Is Qwen2.5-VL open source?

The weights are openly downloadable, but licensing depends on size. The 7B and 32B models are released under the permissive Apache 2.0 license. The 72B flagship uses the Qwen License, and the 3B model uses the Qwen Research License, which restricts it to non-commercial use.

What sizes does Qwen2.5-VL come in?

Four parameter sizes: 3B, 7B and 72B were released in late January 2025, and a 32B variant followed in March 2025. Each is available in base and instruction-tuned (Instruct) versions.

What can Qwen2.5-VL do beyond describing images?

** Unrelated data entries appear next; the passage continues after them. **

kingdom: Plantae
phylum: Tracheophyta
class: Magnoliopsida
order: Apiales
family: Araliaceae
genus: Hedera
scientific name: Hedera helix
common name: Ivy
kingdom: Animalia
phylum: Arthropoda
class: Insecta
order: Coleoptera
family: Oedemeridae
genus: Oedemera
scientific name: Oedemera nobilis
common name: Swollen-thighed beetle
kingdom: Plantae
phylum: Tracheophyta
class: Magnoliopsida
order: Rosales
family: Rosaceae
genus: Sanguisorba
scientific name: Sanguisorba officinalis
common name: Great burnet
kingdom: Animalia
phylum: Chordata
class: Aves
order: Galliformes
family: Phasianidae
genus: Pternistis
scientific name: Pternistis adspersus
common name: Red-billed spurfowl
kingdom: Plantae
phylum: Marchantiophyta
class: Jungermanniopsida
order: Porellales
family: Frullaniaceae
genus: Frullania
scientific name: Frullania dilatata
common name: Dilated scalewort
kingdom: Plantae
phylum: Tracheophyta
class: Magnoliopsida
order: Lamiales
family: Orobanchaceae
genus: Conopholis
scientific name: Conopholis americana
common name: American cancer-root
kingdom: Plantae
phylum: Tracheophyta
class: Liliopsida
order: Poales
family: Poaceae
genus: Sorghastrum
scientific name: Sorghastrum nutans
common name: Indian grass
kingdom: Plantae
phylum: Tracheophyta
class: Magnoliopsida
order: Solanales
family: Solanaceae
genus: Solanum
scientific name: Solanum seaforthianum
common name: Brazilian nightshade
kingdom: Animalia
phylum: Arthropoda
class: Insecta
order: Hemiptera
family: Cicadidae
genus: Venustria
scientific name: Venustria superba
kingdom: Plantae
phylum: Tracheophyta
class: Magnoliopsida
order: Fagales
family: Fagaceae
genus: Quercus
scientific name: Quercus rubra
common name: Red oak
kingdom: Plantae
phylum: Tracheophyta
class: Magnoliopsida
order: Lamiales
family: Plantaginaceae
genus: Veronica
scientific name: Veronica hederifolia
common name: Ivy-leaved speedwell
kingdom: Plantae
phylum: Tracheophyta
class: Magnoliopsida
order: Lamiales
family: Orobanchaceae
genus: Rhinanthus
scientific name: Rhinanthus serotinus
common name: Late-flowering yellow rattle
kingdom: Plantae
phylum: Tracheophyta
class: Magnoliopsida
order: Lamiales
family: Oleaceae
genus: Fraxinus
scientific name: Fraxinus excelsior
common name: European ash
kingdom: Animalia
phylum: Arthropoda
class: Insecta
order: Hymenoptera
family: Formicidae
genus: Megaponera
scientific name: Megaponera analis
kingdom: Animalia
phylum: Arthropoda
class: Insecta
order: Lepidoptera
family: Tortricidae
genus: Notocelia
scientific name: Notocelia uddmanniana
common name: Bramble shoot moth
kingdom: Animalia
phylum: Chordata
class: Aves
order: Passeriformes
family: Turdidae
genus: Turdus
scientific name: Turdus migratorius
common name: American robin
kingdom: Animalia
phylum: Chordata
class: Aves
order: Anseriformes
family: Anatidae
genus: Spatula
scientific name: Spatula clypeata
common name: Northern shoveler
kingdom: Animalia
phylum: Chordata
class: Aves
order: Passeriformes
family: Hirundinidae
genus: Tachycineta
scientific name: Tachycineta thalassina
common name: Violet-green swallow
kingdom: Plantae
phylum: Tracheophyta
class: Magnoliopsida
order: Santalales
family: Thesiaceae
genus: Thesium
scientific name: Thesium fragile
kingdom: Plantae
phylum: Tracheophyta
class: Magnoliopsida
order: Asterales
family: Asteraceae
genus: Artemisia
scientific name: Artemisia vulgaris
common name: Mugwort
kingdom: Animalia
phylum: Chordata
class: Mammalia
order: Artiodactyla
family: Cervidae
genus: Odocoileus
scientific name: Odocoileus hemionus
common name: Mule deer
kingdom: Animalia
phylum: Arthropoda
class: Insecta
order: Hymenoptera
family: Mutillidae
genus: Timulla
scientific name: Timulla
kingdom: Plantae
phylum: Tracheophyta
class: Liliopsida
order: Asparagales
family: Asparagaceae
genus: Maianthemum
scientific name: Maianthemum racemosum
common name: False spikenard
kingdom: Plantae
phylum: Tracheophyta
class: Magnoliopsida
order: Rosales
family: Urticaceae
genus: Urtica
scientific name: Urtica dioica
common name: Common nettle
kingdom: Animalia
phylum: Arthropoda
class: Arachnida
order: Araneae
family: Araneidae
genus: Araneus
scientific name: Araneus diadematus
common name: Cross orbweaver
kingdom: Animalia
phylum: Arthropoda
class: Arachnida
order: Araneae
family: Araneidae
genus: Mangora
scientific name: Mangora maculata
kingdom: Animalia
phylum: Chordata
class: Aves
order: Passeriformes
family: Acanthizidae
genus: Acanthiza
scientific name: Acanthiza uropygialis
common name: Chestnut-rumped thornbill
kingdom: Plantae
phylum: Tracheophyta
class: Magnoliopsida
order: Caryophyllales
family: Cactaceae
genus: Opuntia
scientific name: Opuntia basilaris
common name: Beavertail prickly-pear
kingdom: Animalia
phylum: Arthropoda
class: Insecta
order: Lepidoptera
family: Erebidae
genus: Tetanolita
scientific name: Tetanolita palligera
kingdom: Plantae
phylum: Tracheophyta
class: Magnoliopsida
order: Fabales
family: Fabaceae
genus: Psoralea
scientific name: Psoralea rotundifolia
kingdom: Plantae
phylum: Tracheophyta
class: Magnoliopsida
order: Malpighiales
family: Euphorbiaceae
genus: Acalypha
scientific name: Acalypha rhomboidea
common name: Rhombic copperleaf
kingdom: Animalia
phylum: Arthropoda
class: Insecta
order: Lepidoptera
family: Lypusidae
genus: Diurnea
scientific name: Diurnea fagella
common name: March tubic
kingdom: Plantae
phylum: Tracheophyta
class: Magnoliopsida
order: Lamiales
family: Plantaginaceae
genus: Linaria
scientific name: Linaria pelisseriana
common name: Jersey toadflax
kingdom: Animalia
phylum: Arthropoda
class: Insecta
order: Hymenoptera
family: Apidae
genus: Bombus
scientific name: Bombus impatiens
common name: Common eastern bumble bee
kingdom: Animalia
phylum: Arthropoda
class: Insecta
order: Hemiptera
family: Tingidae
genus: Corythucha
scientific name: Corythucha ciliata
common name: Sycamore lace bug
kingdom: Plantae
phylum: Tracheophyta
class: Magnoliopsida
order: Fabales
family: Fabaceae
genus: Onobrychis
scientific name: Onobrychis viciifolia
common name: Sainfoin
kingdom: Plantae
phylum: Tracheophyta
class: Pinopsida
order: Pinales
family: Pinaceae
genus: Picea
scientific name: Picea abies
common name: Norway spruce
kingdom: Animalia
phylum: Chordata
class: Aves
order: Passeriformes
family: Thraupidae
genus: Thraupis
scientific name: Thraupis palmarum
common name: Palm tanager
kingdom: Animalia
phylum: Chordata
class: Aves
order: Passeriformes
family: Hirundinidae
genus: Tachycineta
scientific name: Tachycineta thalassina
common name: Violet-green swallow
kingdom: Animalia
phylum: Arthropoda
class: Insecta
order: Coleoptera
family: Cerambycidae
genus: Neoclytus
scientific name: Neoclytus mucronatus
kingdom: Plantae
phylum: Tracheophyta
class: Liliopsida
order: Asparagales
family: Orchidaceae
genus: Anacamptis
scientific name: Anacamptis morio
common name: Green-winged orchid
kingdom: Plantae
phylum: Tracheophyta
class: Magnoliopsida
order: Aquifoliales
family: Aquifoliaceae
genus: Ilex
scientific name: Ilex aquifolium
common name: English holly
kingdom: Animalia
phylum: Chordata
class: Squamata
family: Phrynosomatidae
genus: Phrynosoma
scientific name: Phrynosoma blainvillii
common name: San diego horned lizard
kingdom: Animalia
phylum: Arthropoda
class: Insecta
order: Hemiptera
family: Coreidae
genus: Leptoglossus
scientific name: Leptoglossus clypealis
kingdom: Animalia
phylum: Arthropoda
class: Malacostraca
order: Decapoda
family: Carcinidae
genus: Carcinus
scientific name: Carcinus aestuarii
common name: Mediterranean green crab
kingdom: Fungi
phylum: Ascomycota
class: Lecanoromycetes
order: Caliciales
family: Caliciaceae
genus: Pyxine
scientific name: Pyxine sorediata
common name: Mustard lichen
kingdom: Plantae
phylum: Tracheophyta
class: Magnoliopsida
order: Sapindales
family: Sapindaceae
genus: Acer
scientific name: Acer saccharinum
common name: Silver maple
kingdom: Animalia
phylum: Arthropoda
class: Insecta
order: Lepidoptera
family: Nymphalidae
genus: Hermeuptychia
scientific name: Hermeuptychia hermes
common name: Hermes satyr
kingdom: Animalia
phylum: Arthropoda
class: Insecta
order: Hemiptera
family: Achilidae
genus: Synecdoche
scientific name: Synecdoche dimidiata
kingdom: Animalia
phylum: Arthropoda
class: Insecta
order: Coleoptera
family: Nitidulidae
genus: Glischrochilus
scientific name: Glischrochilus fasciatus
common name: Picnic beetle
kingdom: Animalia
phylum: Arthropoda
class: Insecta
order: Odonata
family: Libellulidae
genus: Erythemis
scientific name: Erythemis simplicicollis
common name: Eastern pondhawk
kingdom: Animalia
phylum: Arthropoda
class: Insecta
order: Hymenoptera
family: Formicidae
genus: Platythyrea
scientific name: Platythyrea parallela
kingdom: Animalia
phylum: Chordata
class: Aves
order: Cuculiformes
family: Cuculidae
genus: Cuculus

It parses documents, charts and full page layouts into structured output, grounds objects with JSON bounding boxes and points, understands hour-long videos with second-level event localization, and acts as a visual agent that can operate computer and phone interfaces without task-specific fine-tuning.

How does Qwen2.5-VL-72B compare to closed models?

On its model card it reports 70.2 on MMMU and 96.4 on DocVQA, making it competitive with proprietary models like GPT-4o on document, chart and OCR-heavy tasks, while remaining one of the strongest open-weight vision-language models of its generation.